- Developer(s): Sir-Tech Software
- Publisher(s): Sir-Tech Software
- Designer(s): Ian Currie Robert Koller
- Programmer(s): Ian Currie
- Platform(s): MS-DOS
- Release: 1990
- Genre(s): Puzzle
- Mode(s): Single-player, multiplayer

= Freakin' Funky Fuzzballs =

1990 video game

Freakin' Funky Fuzzballs is a puzzle video game designed by Ian Currie and Robert Koller for MS-DOS and published in 1990 by Sir-Tech Software. Viewed from a top-down perspective, a fuzzball must navigate fifteen levels across five worlds.

==Gameplay==
There are two different kinds of worlds, fall-out maps and static maps. In fall-out maps, tiles change colors when stepped on and disappear when they turn blue. In static maps, the tiles change from dark to light pink.

In each case, the objective of each level is to find the proper number of keys or keycards to open the exit to the next level. The keys are buried under tiles and can only be revealed by stepping on the tiles.
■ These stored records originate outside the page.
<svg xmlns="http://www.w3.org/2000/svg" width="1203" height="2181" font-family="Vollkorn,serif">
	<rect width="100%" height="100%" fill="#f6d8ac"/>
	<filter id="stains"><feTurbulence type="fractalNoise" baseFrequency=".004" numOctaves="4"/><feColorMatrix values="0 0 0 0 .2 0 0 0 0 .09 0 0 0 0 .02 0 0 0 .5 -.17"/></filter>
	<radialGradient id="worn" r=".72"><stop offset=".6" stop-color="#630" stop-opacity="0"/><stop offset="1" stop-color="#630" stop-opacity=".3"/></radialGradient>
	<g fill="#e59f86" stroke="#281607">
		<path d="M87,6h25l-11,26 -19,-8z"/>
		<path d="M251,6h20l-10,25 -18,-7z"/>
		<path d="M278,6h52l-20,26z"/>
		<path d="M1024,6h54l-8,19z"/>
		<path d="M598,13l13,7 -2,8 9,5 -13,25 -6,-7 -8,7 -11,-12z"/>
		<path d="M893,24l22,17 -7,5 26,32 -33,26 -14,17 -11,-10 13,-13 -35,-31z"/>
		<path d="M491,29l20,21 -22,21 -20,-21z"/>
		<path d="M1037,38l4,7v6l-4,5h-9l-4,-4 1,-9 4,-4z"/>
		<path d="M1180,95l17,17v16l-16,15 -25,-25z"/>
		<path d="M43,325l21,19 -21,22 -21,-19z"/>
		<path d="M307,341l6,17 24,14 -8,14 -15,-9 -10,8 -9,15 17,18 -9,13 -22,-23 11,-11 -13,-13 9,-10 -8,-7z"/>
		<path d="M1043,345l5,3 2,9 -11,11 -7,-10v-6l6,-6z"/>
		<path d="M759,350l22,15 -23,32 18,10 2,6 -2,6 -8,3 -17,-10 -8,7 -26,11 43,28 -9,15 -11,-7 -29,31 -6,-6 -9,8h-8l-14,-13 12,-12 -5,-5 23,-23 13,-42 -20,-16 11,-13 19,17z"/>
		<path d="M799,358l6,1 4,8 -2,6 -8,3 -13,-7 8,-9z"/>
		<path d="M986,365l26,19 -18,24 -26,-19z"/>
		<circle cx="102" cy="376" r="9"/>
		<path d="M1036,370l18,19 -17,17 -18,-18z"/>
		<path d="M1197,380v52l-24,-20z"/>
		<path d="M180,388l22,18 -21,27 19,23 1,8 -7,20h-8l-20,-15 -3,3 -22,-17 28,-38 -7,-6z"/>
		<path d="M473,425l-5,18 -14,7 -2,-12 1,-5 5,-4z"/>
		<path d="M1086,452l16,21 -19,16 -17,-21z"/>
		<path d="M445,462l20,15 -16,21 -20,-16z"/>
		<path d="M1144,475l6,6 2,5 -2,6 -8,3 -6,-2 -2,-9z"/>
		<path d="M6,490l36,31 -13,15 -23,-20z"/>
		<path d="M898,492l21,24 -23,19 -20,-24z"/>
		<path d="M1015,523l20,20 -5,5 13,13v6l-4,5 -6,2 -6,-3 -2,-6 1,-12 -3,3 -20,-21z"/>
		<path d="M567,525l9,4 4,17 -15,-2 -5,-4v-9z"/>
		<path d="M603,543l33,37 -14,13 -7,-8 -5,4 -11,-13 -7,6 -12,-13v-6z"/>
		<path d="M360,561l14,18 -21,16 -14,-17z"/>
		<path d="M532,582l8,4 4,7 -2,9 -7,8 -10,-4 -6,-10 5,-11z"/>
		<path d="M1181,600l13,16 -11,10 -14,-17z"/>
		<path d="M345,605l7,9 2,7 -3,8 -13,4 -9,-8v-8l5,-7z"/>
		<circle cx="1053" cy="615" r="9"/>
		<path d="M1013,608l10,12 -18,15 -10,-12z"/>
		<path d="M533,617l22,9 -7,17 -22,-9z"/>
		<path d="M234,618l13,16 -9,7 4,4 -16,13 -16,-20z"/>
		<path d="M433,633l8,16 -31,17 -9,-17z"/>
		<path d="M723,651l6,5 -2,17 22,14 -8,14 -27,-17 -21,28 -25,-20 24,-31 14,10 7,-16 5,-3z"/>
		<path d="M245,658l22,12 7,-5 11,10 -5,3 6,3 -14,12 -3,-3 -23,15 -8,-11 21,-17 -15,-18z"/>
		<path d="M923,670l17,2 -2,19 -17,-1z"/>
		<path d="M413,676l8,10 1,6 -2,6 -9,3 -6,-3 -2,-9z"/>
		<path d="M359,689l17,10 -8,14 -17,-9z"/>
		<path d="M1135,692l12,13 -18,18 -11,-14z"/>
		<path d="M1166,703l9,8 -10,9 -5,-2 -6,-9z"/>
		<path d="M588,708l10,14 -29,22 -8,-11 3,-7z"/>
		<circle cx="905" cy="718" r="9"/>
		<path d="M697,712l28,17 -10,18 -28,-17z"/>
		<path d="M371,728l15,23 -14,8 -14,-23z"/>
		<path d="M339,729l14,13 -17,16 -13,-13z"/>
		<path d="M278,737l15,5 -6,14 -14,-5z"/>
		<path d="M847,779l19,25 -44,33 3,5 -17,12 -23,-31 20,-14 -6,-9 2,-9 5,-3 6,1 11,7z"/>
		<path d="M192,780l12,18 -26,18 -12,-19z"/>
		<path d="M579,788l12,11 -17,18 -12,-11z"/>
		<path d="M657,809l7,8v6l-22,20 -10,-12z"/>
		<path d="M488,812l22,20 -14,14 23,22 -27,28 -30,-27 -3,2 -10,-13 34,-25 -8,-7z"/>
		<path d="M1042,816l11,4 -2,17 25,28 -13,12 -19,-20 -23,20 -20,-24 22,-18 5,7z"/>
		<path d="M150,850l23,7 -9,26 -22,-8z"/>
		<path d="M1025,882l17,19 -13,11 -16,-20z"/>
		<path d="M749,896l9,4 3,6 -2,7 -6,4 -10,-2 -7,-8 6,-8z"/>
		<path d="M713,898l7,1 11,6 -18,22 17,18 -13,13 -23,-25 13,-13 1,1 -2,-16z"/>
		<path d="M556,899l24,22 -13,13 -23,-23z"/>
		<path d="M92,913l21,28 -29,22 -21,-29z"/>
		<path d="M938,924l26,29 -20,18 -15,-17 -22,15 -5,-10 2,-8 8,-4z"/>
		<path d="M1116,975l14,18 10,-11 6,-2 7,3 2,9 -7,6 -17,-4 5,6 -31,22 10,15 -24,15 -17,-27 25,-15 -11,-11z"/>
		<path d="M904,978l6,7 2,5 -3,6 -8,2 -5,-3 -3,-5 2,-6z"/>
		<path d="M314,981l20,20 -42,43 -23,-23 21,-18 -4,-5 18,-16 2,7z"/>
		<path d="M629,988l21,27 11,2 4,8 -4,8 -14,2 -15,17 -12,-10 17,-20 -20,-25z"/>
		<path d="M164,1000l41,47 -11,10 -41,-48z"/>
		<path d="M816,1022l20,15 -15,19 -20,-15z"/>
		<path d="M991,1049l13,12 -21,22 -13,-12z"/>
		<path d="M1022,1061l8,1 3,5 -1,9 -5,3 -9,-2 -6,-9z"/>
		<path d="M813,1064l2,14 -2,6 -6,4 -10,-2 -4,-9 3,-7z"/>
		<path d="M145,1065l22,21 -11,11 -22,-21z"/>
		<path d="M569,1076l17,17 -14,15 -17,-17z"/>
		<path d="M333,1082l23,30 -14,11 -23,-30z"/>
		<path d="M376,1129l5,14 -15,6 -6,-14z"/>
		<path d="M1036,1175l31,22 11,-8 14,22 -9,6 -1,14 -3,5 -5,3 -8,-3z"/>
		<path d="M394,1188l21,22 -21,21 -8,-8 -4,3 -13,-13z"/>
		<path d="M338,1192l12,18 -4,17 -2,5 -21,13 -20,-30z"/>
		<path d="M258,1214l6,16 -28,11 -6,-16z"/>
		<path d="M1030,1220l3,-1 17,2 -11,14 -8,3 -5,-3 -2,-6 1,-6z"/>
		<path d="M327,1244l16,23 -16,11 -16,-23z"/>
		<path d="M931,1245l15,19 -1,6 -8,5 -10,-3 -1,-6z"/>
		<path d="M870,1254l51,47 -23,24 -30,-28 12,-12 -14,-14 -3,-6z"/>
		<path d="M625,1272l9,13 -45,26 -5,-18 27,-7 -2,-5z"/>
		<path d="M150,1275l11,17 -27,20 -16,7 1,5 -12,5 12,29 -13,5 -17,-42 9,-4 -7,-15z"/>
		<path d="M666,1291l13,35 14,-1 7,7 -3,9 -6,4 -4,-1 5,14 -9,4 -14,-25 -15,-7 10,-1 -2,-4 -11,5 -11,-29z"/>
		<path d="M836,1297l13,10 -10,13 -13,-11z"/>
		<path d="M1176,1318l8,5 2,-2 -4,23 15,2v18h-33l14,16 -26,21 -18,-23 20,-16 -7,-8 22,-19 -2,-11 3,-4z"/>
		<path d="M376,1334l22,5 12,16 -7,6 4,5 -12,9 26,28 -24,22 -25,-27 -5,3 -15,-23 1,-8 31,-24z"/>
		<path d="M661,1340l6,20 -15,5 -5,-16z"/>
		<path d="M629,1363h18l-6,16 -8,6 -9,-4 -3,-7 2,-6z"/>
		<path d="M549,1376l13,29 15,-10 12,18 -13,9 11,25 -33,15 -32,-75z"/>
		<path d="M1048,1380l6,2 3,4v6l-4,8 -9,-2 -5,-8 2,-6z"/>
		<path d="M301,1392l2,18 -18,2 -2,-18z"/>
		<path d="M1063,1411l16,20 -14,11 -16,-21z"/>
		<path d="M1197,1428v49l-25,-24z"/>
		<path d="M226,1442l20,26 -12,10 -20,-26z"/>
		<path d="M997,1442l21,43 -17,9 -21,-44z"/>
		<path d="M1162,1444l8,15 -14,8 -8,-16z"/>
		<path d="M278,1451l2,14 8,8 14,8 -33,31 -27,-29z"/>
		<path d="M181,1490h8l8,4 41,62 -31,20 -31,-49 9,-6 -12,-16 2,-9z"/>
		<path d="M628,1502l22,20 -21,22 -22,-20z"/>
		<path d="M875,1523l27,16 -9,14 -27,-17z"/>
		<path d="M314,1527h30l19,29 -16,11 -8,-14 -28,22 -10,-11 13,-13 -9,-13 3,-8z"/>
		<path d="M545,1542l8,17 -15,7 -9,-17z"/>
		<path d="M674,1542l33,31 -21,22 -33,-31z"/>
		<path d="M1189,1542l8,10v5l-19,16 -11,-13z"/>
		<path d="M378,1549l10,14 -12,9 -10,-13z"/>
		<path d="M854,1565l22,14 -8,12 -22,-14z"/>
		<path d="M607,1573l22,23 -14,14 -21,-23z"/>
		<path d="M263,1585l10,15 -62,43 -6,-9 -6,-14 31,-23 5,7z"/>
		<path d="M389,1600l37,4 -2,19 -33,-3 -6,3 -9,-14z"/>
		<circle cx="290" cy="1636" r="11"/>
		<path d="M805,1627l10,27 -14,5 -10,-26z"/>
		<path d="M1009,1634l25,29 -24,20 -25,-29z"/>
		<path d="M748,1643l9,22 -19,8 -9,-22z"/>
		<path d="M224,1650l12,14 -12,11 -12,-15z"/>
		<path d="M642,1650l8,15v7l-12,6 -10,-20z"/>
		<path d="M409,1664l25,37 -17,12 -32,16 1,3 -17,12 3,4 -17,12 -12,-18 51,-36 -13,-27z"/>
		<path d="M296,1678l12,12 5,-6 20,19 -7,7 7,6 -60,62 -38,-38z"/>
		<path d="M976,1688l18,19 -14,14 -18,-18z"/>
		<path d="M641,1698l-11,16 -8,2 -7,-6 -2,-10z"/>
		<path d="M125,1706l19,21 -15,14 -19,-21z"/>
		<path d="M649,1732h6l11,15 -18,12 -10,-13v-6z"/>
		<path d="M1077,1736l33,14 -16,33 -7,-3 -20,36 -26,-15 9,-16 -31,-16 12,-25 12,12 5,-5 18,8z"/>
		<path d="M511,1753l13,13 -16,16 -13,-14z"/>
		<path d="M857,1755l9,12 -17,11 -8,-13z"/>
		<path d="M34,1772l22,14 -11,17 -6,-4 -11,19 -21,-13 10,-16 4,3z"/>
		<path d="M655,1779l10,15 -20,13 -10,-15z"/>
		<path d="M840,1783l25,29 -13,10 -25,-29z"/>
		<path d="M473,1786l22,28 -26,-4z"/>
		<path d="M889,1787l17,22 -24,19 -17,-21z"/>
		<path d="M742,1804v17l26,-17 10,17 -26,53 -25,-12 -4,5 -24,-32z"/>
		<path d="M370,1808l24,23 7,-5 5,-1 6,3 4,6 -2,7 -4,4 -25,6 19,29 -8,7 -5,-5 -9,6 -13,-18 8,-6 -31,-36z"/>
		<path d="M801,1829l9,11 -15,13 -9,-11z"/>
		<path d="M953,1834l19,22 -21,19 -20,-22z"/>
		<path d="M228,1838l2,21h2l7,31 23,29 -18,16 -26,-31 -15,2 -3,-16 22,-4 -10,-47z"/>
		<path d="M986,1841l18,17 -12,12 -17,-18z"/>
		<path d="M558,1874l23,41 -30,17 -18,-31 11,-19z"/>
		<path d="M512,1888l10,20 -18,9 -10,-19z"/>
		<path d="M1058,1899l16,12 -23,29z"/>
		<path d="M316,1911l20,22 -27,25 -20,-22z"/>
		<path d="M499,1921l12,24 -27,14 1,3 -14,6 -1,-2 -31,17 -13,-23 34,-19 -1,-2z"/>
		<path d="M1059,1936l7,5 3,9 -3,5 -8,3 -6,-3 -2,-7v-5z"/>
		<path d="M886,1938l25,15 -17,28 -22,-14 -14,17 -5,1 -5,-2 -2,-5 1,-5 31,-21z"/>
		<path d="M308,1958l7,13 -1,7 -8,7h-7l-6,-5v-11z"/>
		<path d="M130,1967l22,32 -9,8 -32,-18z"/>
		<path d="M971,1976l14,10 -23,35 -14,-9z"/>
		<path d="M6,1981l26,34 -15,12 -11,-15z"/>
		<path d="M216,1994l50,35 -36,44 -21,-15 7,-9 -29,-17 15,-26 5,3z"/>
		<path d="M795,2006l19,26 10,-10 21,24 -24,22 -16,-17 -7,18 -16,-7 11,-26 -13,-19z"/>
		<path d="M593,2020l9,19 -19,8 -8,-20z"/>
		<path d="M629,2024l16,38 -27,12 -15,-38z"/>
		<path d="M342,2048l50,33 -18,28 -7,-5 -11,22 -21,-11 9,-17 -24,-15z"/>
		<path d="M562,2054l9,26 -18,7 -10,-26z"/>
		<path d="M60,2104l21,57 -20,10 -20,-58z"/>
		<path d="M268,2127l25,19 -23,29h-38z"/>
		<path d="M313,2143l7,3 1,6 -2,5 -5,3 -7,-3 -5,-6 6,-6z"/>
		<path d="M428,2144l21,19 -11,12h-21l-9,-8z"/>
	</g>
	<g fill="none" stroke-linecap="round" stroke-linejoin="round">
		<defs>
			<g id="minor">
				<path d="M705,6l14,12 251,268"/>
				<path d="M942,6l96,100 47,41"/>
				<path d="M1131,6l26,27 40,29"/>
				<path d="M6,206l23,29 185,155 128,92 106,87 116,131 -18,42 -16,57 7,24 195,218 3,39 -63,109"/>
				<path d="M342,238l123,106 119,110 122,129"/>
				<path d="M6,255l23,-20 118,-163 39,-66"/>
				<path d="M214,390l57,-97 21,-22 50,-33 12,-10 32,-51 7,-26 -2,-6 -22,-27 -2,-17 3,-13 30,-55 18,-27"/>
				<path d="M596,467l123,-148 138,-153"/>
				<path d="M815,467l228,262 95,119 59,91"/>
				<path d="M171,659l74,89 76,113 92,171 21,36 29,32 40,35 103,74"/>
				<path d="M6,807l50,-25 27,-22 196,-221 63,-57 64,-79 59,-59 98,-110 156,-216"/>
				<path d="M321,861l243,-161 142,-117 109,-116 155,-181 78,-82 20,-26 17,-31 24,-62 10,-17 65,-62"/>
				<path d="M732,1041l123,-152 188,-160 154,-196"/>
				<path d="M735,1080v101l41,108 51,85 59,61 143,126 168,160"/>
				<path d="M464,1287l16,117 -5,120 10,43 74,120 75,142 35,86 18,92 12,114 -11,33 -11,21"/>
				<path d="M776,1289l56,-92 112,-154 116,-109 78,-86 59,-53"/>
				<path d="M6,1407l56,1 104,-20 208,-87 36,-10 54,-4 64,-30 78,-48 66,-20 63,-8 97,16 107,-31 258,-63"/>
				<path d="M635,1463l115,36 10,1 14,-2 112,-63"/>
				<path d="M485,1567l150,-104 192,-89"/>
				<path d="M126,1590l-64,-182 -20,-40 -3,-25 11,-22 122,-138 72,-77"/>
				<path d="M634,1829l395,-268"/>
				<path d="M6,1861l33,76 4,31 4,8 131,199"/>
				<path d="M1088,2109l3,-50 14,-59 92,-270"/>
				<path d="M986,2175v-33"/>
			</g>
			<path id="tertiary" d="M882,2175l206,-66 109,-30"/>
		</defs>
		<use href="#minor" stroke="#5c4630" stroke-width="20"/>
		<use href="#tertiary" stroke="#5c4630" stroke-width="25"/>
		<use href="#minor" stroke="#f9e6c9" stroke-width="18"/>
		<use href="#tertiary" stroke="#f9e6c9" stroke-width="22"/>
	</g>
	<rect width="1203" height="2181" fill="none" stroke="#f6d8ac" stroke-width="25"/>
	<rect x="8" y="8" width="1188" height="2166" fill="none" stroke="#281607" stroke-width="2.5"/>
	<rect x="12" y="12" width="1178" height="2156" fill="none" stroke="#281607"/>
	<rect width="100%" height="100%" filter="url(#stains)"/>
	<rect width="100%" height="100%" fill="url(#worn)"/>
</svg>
In addition to keys, there are an assortment of other items-
- Rings increase the fuzzball's vitality, or maximum amount of health.
- Food (many varieties exist) increase the fuzzball's health.
- Wands let the fuzzball create a temporary bridge between two tiles.
- Potions yield +100 health and vitality.
- Armor permanently decreases the amount of damage dealt to the fuzzball by the enemy.
- Shields block the enemy's attacks.
- Scrolls have unpredictable effects that cannot be determined until they are used.
- Teleporters teleport the fuzzball from one room to another.
- Doors, Gates, Elevators, and Airlocks take Fuzzball to the next level.
- The Match (final level) sets fire to the dynamite.
- The Dynamite (final level) blows up the enemy, ending the game.

==Reception==
Computer Gaming World called the game "an original twist on old arcade inspirations ... an addictive pursuit reminiscent of Tetris".